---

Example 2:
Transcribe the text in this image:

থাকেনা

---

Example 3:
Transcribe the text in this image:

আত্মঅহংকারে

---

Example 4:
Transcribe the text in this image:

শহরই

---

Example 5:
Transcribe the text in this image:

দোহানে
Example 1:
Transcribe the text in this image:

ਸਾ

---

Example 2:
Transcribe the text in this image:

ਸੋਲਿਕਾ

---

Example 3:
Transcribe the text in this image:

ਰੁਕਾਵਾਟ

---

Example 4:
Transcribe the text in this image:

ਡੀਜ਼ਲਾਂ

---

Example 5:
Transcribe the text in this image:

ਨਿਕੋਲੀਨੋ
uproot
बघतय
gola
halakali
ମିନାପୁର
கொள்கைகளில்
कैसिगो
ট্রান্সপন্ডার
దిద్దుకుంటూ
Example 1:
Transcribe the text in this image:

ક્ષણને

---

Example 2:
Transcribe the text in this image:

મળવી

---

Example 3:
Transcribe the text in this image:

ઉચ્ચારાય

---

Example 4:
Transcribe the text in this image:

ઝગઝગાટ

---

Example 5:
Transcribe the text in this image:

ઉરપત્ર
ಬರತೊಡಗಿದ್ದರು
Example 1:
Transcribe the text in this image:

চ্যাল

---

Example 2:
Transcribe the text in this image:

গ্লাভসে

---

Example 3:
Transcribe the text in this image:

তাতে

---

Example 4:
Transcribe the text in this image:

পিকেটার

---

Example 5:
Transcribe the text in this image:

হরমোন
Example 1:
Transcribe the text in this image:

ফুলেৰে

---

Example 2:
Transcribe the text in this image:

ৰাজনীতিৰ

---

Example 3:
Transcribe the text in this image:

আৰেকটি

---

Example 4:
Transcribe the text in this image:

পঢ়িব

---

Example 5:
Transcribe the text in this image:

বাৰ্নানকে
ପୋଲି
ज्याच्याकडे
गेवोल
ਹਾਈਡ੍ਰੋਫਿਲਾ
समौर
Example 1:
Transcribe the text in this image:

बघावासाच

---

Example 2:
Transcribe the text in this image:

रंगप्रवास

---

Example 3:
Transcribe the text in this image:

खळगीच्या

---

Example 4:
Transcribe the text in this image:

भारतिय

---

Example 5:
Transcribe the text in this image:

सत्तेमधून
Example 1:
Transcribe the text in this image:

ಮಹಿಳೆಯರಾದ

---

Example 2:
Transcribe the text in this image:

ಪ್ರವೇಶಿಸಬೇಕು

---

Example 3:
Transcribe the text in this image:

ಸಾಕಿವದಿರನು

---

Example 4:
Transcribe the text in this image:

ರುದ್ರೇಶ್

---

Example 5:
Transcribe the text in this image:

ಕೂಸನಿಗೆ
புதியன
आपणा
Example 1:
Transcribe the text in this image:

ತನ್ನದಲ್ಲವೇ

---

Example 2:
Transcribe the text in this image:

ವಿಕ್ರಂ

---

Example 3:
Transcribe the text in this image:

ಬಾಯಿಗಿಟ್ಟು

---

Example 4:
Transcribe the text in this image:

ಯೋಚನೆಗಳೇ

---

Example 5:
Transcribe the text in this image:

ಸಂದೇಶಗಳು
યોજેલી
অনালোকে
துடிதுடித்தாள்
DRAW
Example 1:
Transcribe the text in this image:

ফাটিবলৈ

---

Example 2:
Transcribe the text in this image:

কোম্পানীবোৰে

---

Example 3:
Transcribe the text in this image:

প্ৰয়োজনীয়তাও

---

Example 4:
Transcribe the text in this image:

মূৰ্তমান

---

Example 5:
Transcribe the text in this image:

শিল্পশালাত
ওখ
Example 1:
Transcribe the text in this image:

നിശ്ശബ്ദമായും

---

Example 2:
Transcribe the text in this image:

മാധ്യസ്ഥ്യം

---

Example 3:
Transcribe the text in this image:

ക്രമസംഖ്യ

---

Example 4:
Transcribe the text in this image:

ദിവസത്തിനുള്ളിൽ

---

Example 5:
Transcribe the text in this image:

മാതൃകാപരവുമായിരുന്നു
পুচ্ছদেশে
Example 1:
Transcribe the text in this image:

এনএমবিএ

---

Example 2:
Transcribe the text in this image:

┄┄┄┄┄┄┄┄┄┄┄┄┄┄┄┄┄┄┄┄

**Problem to solve**.
Rewrite the listing from its first line through the line containing "ಬರತೊಡಗಿದ್ದರು", changing "Transcribe" to "Copy" and leaving everything else as it is.

**Output for this exercise**.
---

Example 2:
Copy the text in this image:

থাকেনা

---

Example 3:
Copy the text in this image:

আত্মঅহংকারে

---

Example 4:
Copy the text in this image:

শহরই

---

Example 5:
Copy the text in this image:

দোহানে
Example 1:
Copy the text in this image:

ਸਾ

---

Example 2:
Copy the text in this image:

ਸੋਲਿਕਾ

---

Example 3:
Copy the text in this image:

ਰੁਕਾਵਾਟ

---

Example 4:
Copy the text in this image:

ਡੀਜ਼ਲਾਂ

---

Example 5:
Copy the text in this image:

ਨਿਕੋਲੀਨੋ
uproot
बघतय
gola
halakali
ମିନାପୁର
கொள்கைகளில்
कैसिगो
ট্রান্সপন্ডার
దిద్దుకుంటూ
Example 1:
Copy the text in this image:

ક્ષણને

---

Example 2:
Copy the text in this image:

મળવી

---

Example 3:
Copy the text in this image:

ઉચ્ચારાય

---

Example 4:
Copy the text in this image:

ઝગઝગાટ

---

Example 5:
Copy the text in this image:

ઉરપત્ર
ಬರತೊಡಗಿದ್ದರು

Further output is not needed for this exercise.